Please stop the WAR nonsense. Anyone who saw Munson play knows he was a HOFer and this is coming from a Sox fan.
Thank you. As a Yankee fan I appreciate what you just wrote. I’m glad to see you know a player ( no matter what team he played on) needs to get respect if he deserves it.
I just remember Reggie or no Reggie, he was the Yankee that was not going to “beat me” in 77 late in the game. He reminds me of Kirby Puckett career wise. Middle of the diamond important position on two winning teams (not to mention he was the on,y Yankee to show up against the Reds in 76). ROTY, league MVP, gold gloves, all star games and man was he tough behind the plate. A leader who earned respect.
Eyes don’t get you into the Hall .. that is the whole point of the comment … nor does WAR (i just picked 1 metric).. the truth is that you have to dig deep to find a data set (beyond fans love of the player) or find reasons why he deserves to be (hands down) in the HOF..
Like i said, ‘great Yankee,’ no question..
I believe that Dewy.
I’m certainly not always right but I’ll defend my beliefs and team or no team, I try to be objective.
Narron’s greatest contribution to a team is his calligraphy. An A+ calligraphy game.
I hear he makes a passable strawberry rhubarb pie.
Someone told me he once won trivia night at the bar three weeks in a row.
I’m pretty sure he was brought in to manage the Reds years ago to specifically stay out of Junior, Larkin, and Dunn’s way. They could’ve hired a mannequin to the same effect.
scratch that Larkin was gone by that time now that I look it up
Booya!
What do you need to coach the bench for?
Someone has to be on the lookout for splinters.
Tru’dat
Aahhh, I thought it meant a coach that got benched.
To make sure when the bench cheats, no one gets caught.
He’s wearing long sleeves in that pic. Can’t see if that’s the newest Apple Watch or not.
Halo you made me laff hard.
Totally off topic (kind of) but I just realized that it seems like 80% of former players who become managers were catchers. It doesn’t really surprise me but I find it interesting
Sox win a Championship in the next 3 years now!!
With the way they’re going this century that sounds about right.

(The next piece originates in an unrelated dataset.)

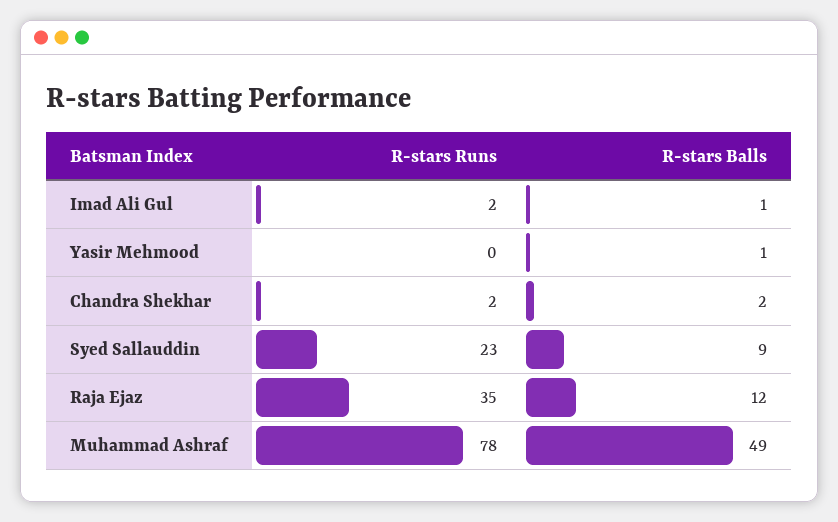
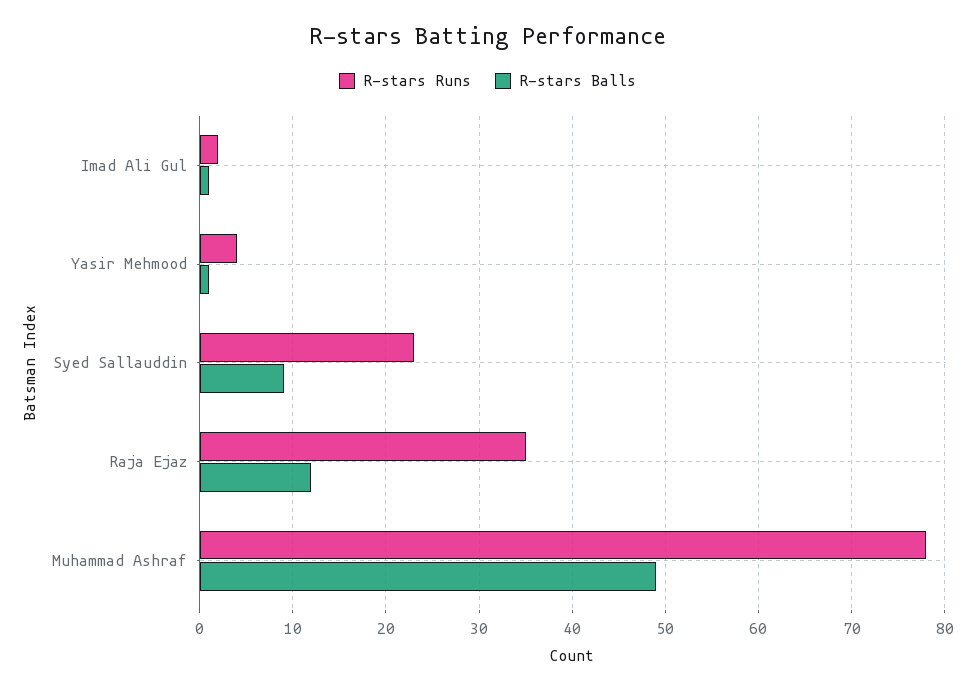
R-stars Runs, Yasir Mehmood: 0 -> 4
R-stars Runs, Chandra Shekhar: 2 -> none
R-stars Balls, Chandra Shekhar: 2 -> none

I’m not holding my breath!!
Odds improve as by then cleat’n Cora will again be at the helm…Maybe with Beltran as his bench coach …
*cheat’n
If you think Cora is ever setting foot in Fenway again as anything other than a spectator you’re immensely naive.
It was said tongue in cheek but after the love fest interviews after he got canned, if ownership could get away with it, who knows? Watching that day, I felt like Cora had the goods on them by how much praise they still gave him.

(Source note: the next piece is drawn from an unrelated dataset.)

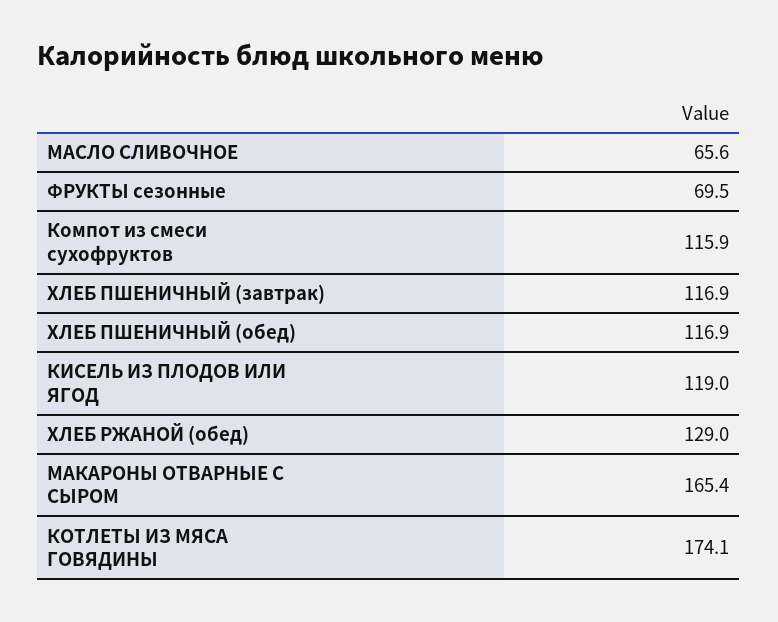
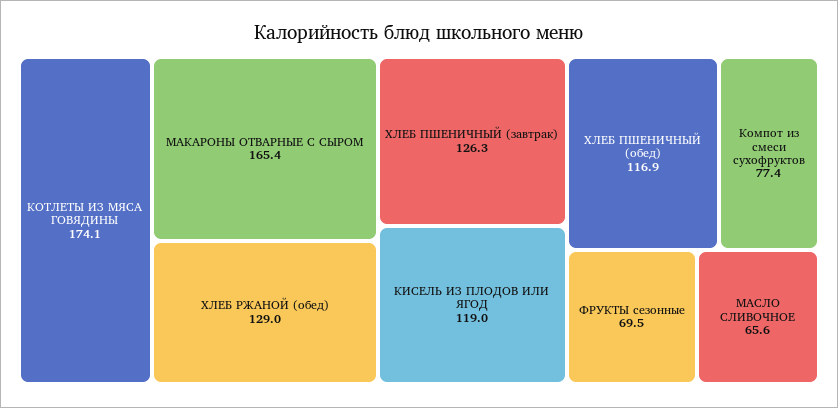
Компот из смеси сухофруктов: 115.9 -> 77.4
ХЛЕБ ПШЕНИЧНЫЙ (завтрак): 116.9 -> 126.3

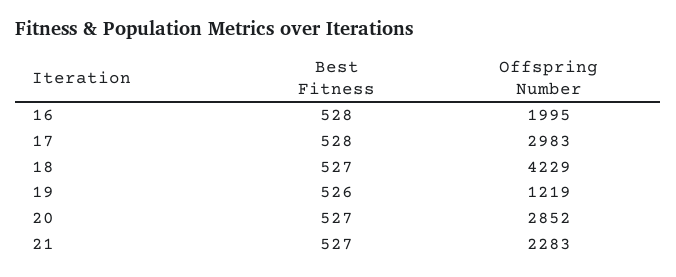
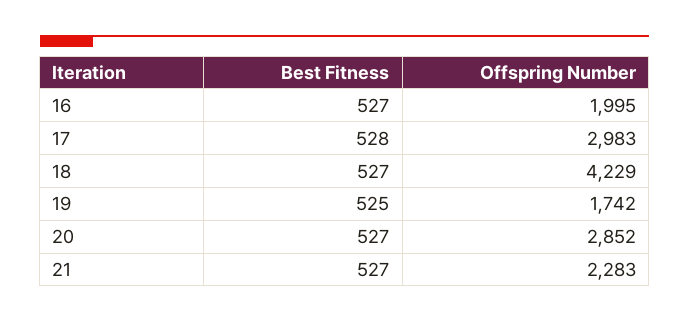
Best Fitness, 16: 528 -> 527
Best Fitness, 19: 526 -> 525
Offspring Number, 19: 1219 -> 1742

Grady Little’s bench coach? That alone is enough of a reason to not like him.
Why? Little wasn’t perfect but he was respected by the clubhouse and was scapegoated via hindsight.
He got the Sox to the ALCS, granted, but leaving Pedro in may have been the worst baseball decision I’ve ever seen. everybody in New England knew it was an absolute mistake. I was screaming at the TV, because I knew it was going to happen to us again…
Can we get a manager and coach that are a little younger and might relate to the players a little bit
Don Zimmer was unavailable.
This is only for this year unless they pull a rabbit out of their you know what. Circumstances are different but this reminds me of 2012.
I’ve always remembered Jerry Narron’s name because he was the Yankees’ No. 2 catcher when Thurman Munson died in 1979 in his Cessna Citation.